■ **EXERCISE REQUIREMENTS**
A – According to the passage on refinery corrosion, which tertiary amines are preferred for the method?
B – Reproduce the part of the refinery corrosion passage between "A method for" and "the crude oil.", inclusive.

■ **EXCERPTED PASSAGE**

A method for neutralising acidic species and inhibiting the deposition of amine acid salts on the internal surfaces of elevated temperature processing units in a petroleum refinery comprising adding to the hydrocarbon liquid being processed therein a tertiary amine, preferably trimethylamine and triethylamine.

Description

  • The present invention relates to the refinery processing of crude oil. Specifically, it is directed toward the problem of corrosion of refinery equipment caused by corrosive elements found in the crude oil.
  • Hydrocarbon feedstocks such as petroleum crudes, gas oil, etc. are subjected to various processes in order to isolate and separate different fractions of the feedstock. In refinery processes, the feedstock is distilled so as to provide light hydrocarbons, gasoline, naphtha, kerosene, gas oil, etc.
  • The lower boiling fractions are recovered as an over head fraction from the distillation column. The intermediate components are recovered as side cuts from the distillation column. The fractions are cooled, condensed, and sent to collecting equipment. No matter what type of petroleum feedstock is used as the charge, the distillation equipment is subjected to the corrosive activity of acids such as H₂S, HCl, organic acids, and H₂CO₃.
  • Corrosive attack on the metals normally used in the low temperature sections of a refinery process system, (i.e. where water is present below its dew point) is an electrochemical reaction generally in the form of acid attack on active metals in accordance with the following equations:
    • (1) at the anode Fe(s) → Fe⁺⁺+2e⁻
      Figure imgb0001
    • (2) at the cathode 2H⁺+2e⁻ → 2H
      Figure imgb0002
      2H → H₂(g)

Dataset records
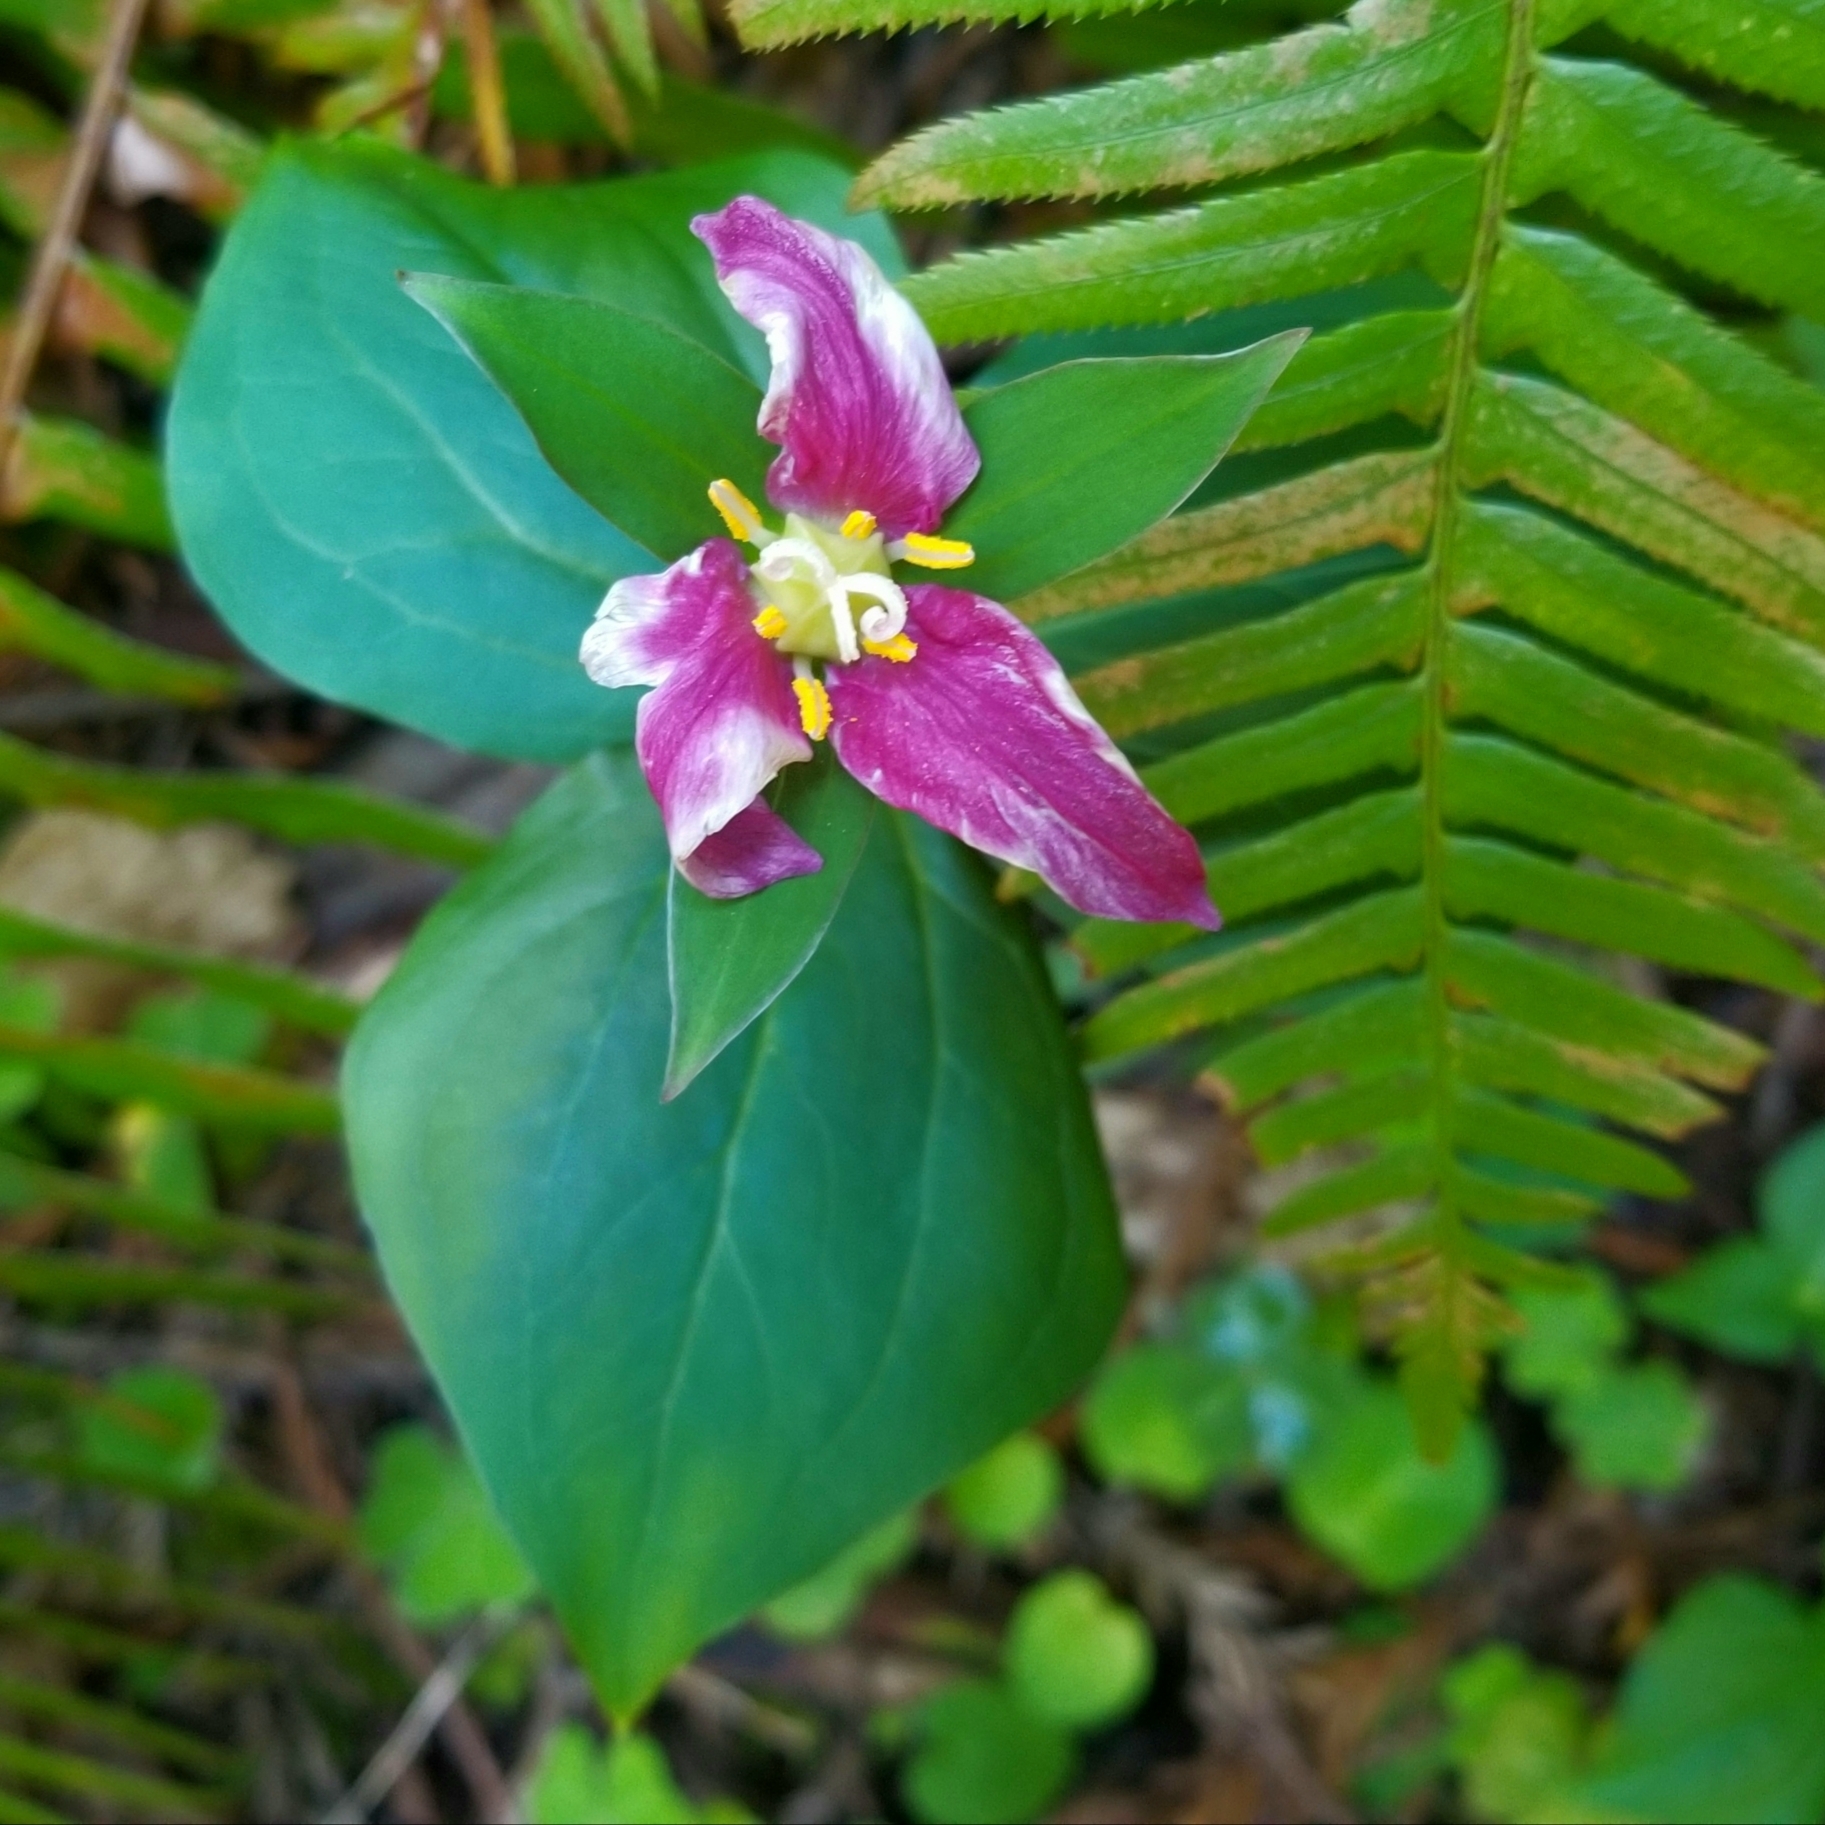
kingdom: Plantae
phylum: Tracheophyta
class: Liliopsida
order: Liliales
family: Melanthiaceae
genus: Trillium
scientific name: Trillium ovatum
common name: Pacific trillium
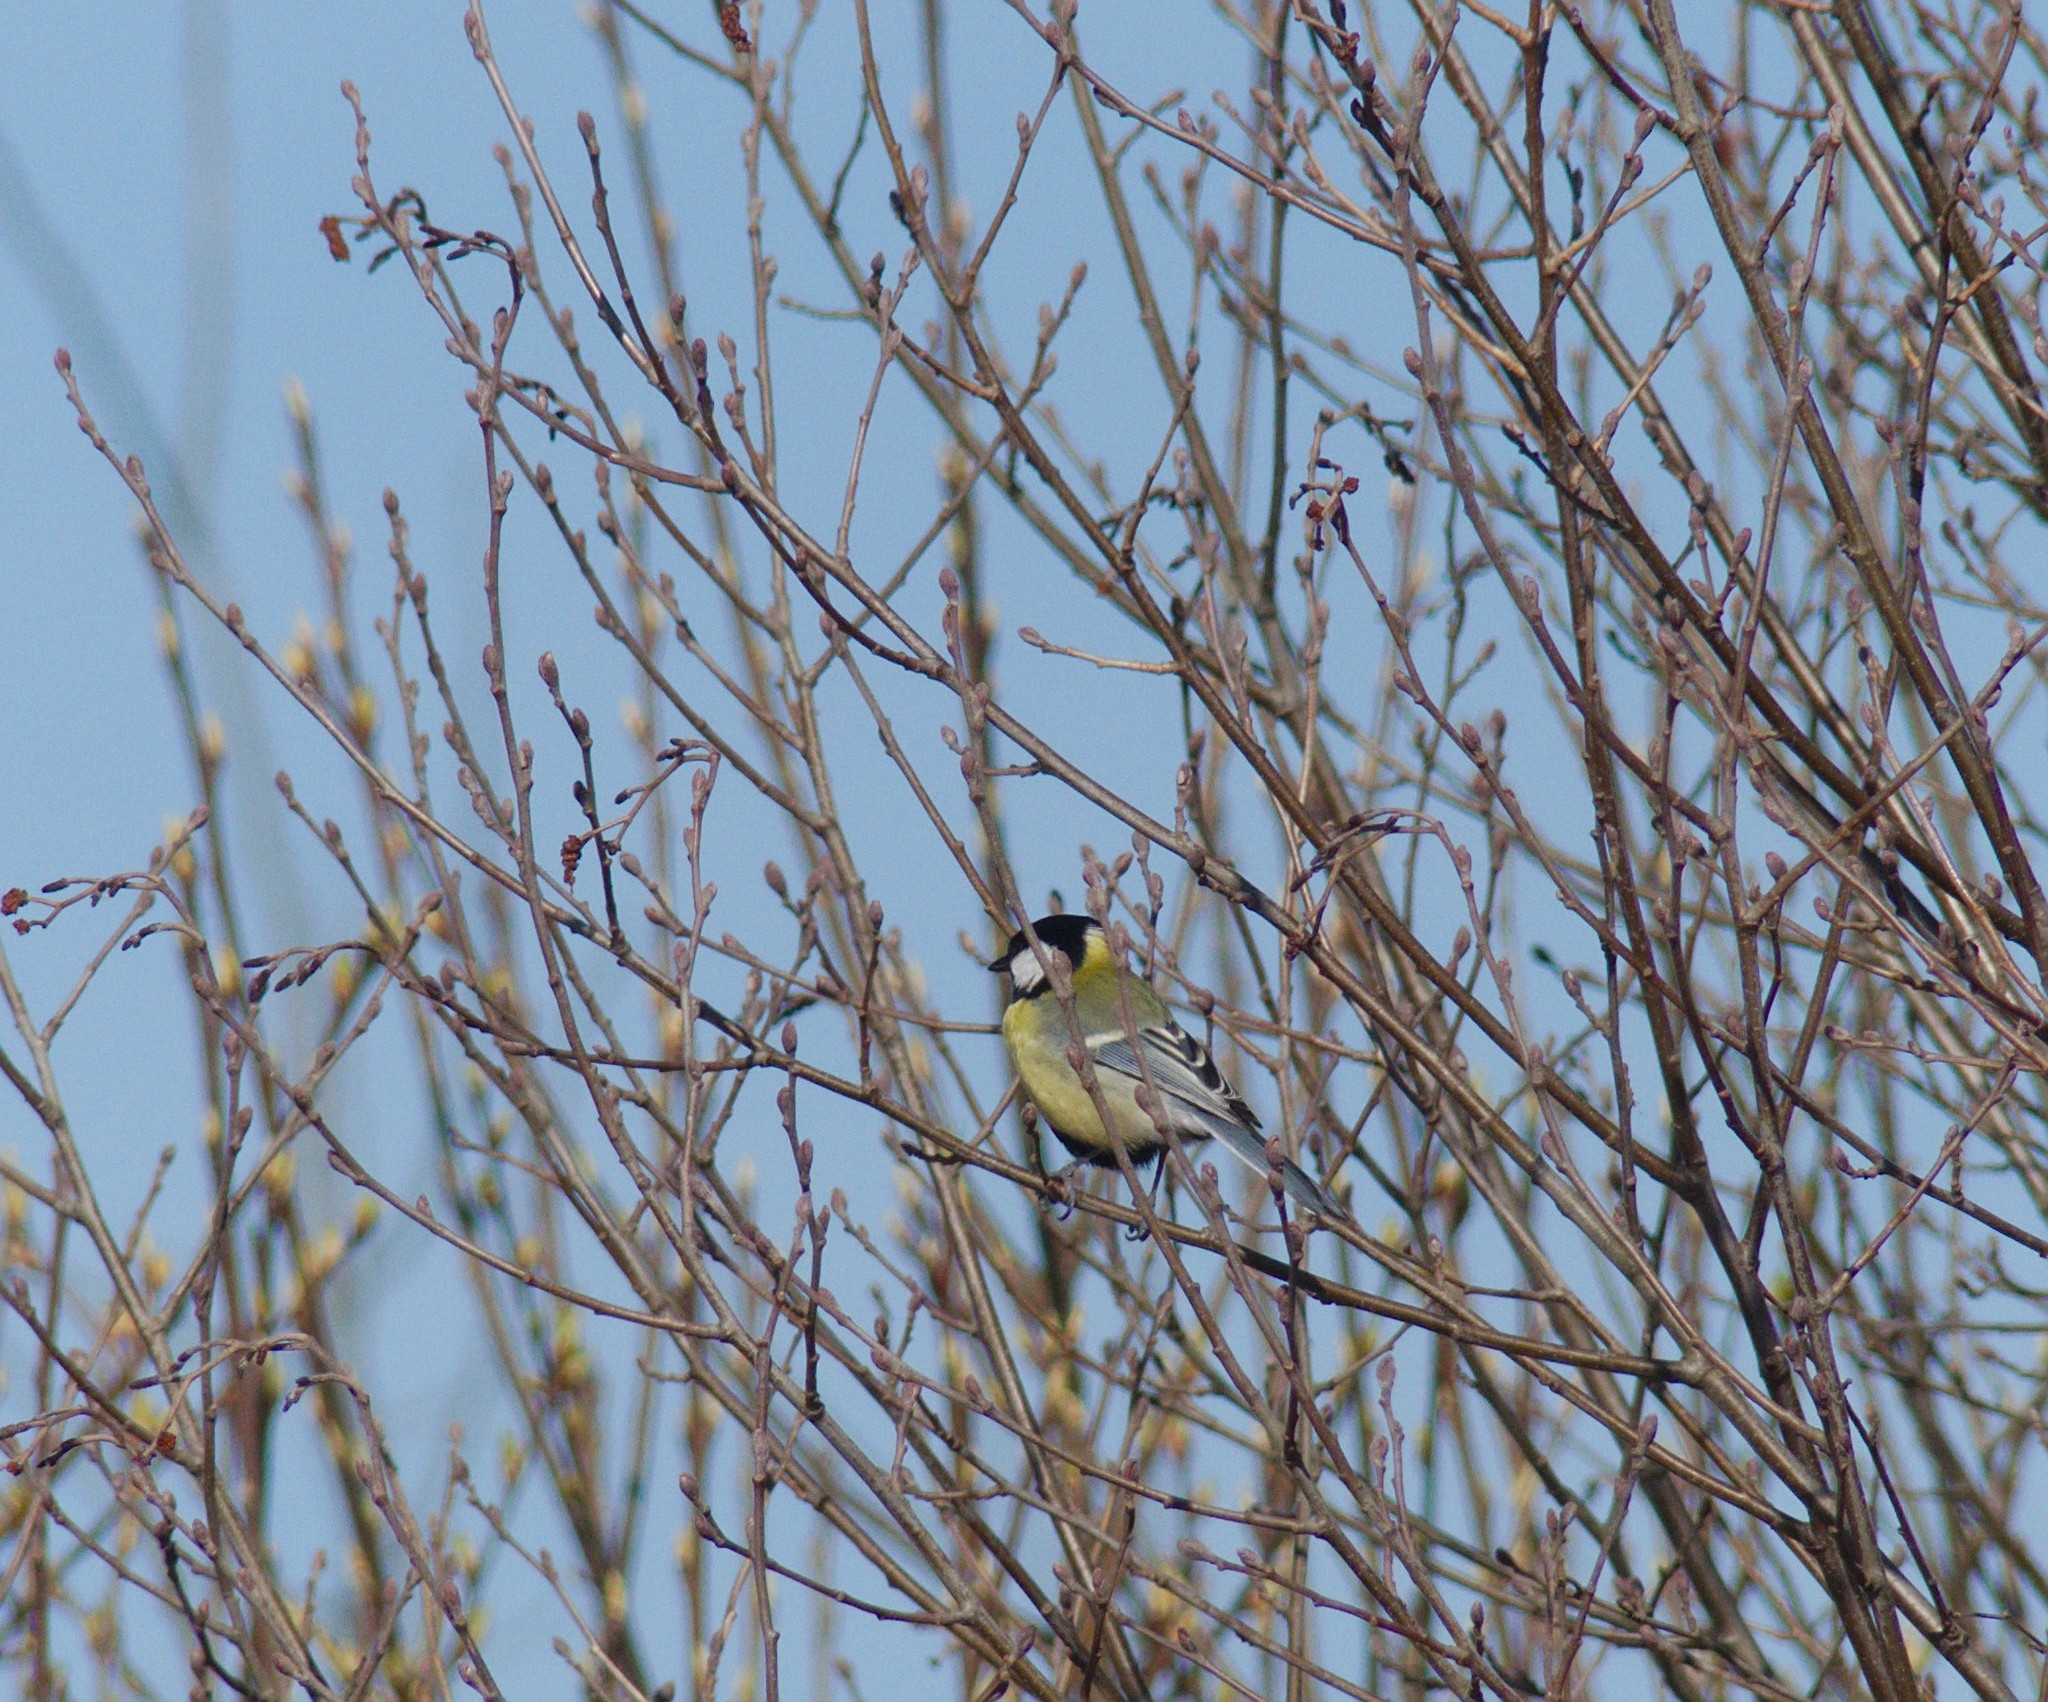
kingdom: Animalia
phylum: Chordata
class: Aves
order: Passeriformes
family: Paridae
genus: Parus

■ **ANSWERS FOR THIS EXERCISE**
A – Trimethylamine and triethylamine.

B –
A method for neutralising acidic species and inhibiting the deposition of amine acid salts on the internal surfaces of elevated temperature processing units in a petroleum refinery comprising adding to the hydrocarbon liquid being processed therein a tertiary amine, preferably trimethylamine and triethylamine.

Description

  • The present invention relates to the refinery processing of crude oil. Specifically, it is directed toward the problem of corrosion of refinery equipment caused by corrosive elements found in the crude oil.